Les Parisiens veulent boire bio. Tellement que les cavistes et les bars à vin de la Ville lumière se convertissent en offrant de plus en plus de vins issus de l'agriculture biologique.

Dans le bar Le zinc des cavistes, sur les Grands Boulevards, les Parisiens se réunissent à l'heure du 5 à 7. Sur la carte de ce lieu très branché, une vingtaine de bouteilles, dont cinq vins issus de l'agriculture biologique.

«Je n'y avais jamais pensé, mais bizarrement, ces vins se vendent plus que les autres», explique le propriétaire de l'établissement Alain Man.

Dans le XVIIIe arrondissement, Marc Sibard préside aux destinées de l'une des plus anciennes caves de Paris. Au milieu des bouteilles des grands châteaux bordelais trônent les vins sans souffre, sans pesticides et sans fongicides. Le propriétaire de la cave Augé raconte qu'au fil des dégustations, le choix du bio est devenu une évidence pour lui.

«Je n'ai pas décidé, j'ai juste bu», dit Marc Sibard.

La cave date de 1850. Elle attire autant les Parisiens que les touristes. Marc Sibard essaie d'initier chaque client à ses vins dits «natures». Et il réussit: son chiffre d'affaires a passé de 250 000 euros au début des années 90 à 5 millions d'euros par année aujourd'hui.

L'homme d'affaires élabore aussi la carte des vins de plusieurs dizaines de restaurants parisiens. Il estime que plus de 100 restaurants de la Ville lumière ont ajouté des vins issus de l'agriculture biologique à leur carte.

«Mon job, c'est de faire passer des messages aux puissants, ajoute-t-il. C'est de dire à Dom Perignon, au lieu de faire un étui biodégradable, cultive tes vignes en bio.»

À deux stations de métro de la cave Augé, Pierre Jancou propose dans son nouveau restaurant, le Vivant (Xe arrondissement), des vins sans sulfites et sans souffre.
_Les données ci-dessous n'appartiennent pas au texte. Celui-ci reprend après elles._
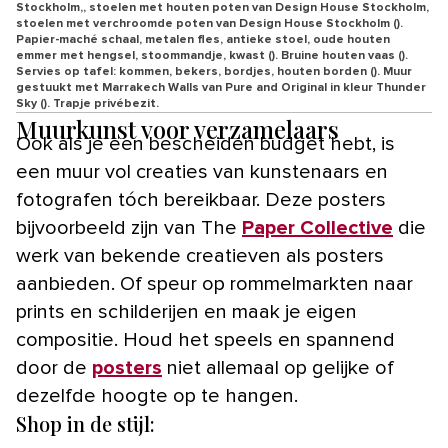
Stockholm,, stoelen met houten poten van Design House Stockholm,
stoelen met verchroomde poten van Design House Stockholm ().
Papier-maché schaal, metalen fles, antieke stoel, oude houten
emmer met hengsel, stoommandje, kwast (). Bruine houten vaas ().
Servies op tafel: kommen, bekers, bordjes, houten borden (). Muur
gestuukt met Marrakech Walls van Pure and Original in kleur Thunder
Sky (). Trapje privébezit.
Muurkunst voor verzamelaars
Ook als je een bescheiden budget hebt, is
een muur vol creaties van kunstenaars en
fotografen tóch bereikbaar. Deze posters
bijvoorbeeld zijn van The
Paper Collective
die
werk van bekende creatieven als posters
aanbieden. Of speur op rommelmarkten naar
prints en schilderijen en maak je eigen
compositie. Houd het speels en spannend
door de
posters
niet allemaal op gelijke of
dezelfde hoogte op te hangen.
Shop in de stijl: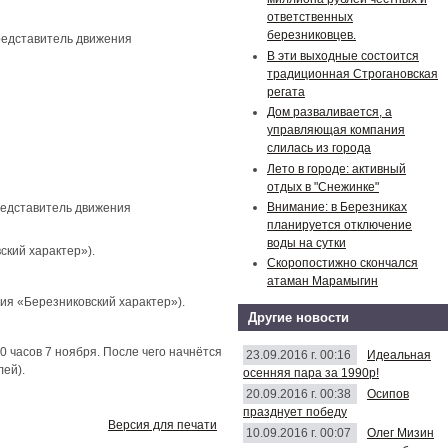
ответственных
березниковцев.
редставитель движения
В эти выходные состоится
традиционная Строгановская
регата
Дом разваливается, а
управляющая компания
слилась из города
Лето в городе: активный
отдых в "Снежинке"
Внимание: в Березниках
редставитель движения
планируется отключение
воды на сутки
ский характер»).
Скоропостижно скончался
атаман Марамыгин
ия «Березниковский характер»).
Другие новости
 часов 7 ноября. После чего начнётся
23.09.2016 г. 00:16
Идеальная
лей).
осенняя пара за 1990р!
20.09.2016 г. 00:38
Осипов
празднует победу
Версия для печати
10.09.2016 г. 00:07
Олег Мизин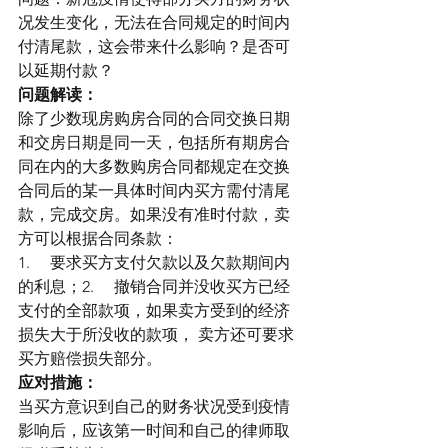
况发生变化，无法在合同规定的时间内
付清尾款，这会带来什么影响？是否可
以延期付款？
问题解读：
除了少数现房购房合同的合同交换日期
和交房日期是同一天，包括所有期房合
同在内的大多数购房合同都规定在交换
合同后的某一具体时间内买方需付清尾
款，完成交房。如果没有准时付款，卖
方可以根据合同条款：
1.     要求买方支付欠款以及欠款期间内
的利息；2.     撤销合同并没收买方已经
支付的全部款项，如果卖方受到的经济
损失大于所没收的款项， 卖方还可要求
买方赔偿损失部分。
应对措施：
当买方意识到自己的财务状况受到疫情
影响后，应该第一时间和自己的律师取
Le chef cuisinier de formation vient de publier le livre Vin vivant, portraits de vignerons au naturel, dans lequel il raconte l'histoire de vignerons qui ont faire le choix des vins natures.

«Ce sont des vins qu'il faut expliquer», dit l'auteur.

Si les Parisiens parcourent la ville pour boire des vins issus de l'agriculture biologique, les critiques n'en font pas autant. Journalistes et vignerons traditionnels affirment que les vins sans souffre ne sont pas stables et ne sont pas aptes à la garde.

En guise de réponse, Pierre Jancou explique dans son livre que ces vins sont fragiles, vivants et qu'ils doivent être gardés en cave à une température constante de 14 degrés. Pour ce qui est de la garde, il assure que dans de bonnes conditions les vins peuvent vieillir. La preuve: les vins élaborés avant 1914 ne contenaient aucun produit ajouté. Quelques rares cuvées de l'époque sont encore consommées de nos jours.

Si la mode est aux vins bios, Marc Sibard ne se berce pas d'illusions. Il reste beaucoup de travail à faire. En 2009, moins de 5% du vignoble français était cultivé en agriculture biologique.